The New York Post has done it again. No, not a Pulitzer Prize — a new cover headline that sent a wave of disgust rippling through the streets of New York yesterday, by some accounts beating out the worst of the publication’s worst and causing a stir among politicians and community leaders.
“Who didn’t want him dead?” the Post wrote on its cover regarding Menachem Stark, the Brooklyn developer who was abducted outside his office in Williamsburg on Sunday, ultimately killed and thrown into a Long Island dumpster in horrific fashion.
“This morning’s New York Post cover is sickening, offensive, and reaches a new low,” Council Member Stephen Levin wrote yesterday via Twitter, as outlined in a New York article charting additional Twitter outcries from David Greenfield, Carlos Menchaca, Mark Treyger and Mark Levine.
As of Sunday evening no arrests had been made in the killing, according to the Times, which, in its article, “A Developer Is Mourned and Vilified in Brooklyn,” reported that an autopsy found that Mr. Stark died from asphyxiation, likely from being suffocated, and also had bruises on his neck and back, and burn marks on his torso and hands.
“Whatever the facts turn out to be and whatever the full story as established by the police, young children have lost their father and a wife is now a widow,” Rabbi Moishe Indig, a leader of the Aroynem sub-sect, told the Times in a statement. “To have a front-page story declaring ‘Who didn’t want this man dead?’ is an affront to all New Yorkers.”
That article outlined a man who was a “pillar of his synagogue and his community,” a father of eight who had donated equally to both Satmar sub-sects, the Aroynem and Zaloynim, of the ultra-Orthodox Jewish population in south Williamsburg.

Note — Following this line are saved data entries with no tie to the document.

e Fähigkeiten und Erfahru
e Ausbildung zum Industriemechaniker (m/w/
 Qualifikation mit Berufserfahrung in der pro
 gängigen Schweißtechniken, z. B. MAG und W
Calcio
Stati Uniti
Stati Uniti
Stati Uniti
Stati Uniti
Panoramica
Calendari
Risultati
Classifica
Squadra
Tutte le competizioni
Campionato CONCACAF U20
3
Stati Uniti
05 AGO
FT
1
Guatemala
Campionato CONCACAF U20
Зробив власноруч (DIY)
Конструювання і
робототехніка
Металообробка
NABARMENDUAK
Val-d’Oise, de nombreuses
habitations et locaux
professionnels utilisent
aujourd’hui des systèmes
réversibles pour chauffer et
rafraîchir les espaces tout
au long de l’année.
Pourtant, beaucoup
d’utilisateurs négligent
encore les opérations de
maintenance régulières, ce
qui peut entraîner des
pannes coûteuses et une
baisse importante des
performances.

Mr. Stark was not without foes, however, which was offered as backing for the Post’s article, which online appears under the headline, “Slain slumlord found in trash has enemies list a mile long.”
An anonymous “law-enforcement source” told the Post that “Any number of people wanted to kill this guy,” and it goes on to cite another “investigator” who said, “He’s a Hasidic Jew from Williamsburg, and we think he’s a scammer… He f–ked over a few people.”
The article did note that Rabbi David Niederman of the United Jewish Organizations of Williamsburg told reporters Sunday that Stark “was a warm person when you approached him and needed something from him.
“He was the go to-person that many people went to when they needed something special,” Mr. Niederman said.
It isn’t the first time the Post has caused a stir. Most recently, on April 18, 2013, the Post’s cover featured a full-page photo of two young men the paper described as being sought by law enforcement in possible connection with the Boston Marathon bombings. It turned out that they weren’t suspects at all.
The Post released the following statement yesterday:
“The Post does not say Mr. Stark deserved to die but our reporting showed that he had many enemies, which may have led to the commission of this terrible crime… Our thoughts and prayers are with the family at this time of loss.”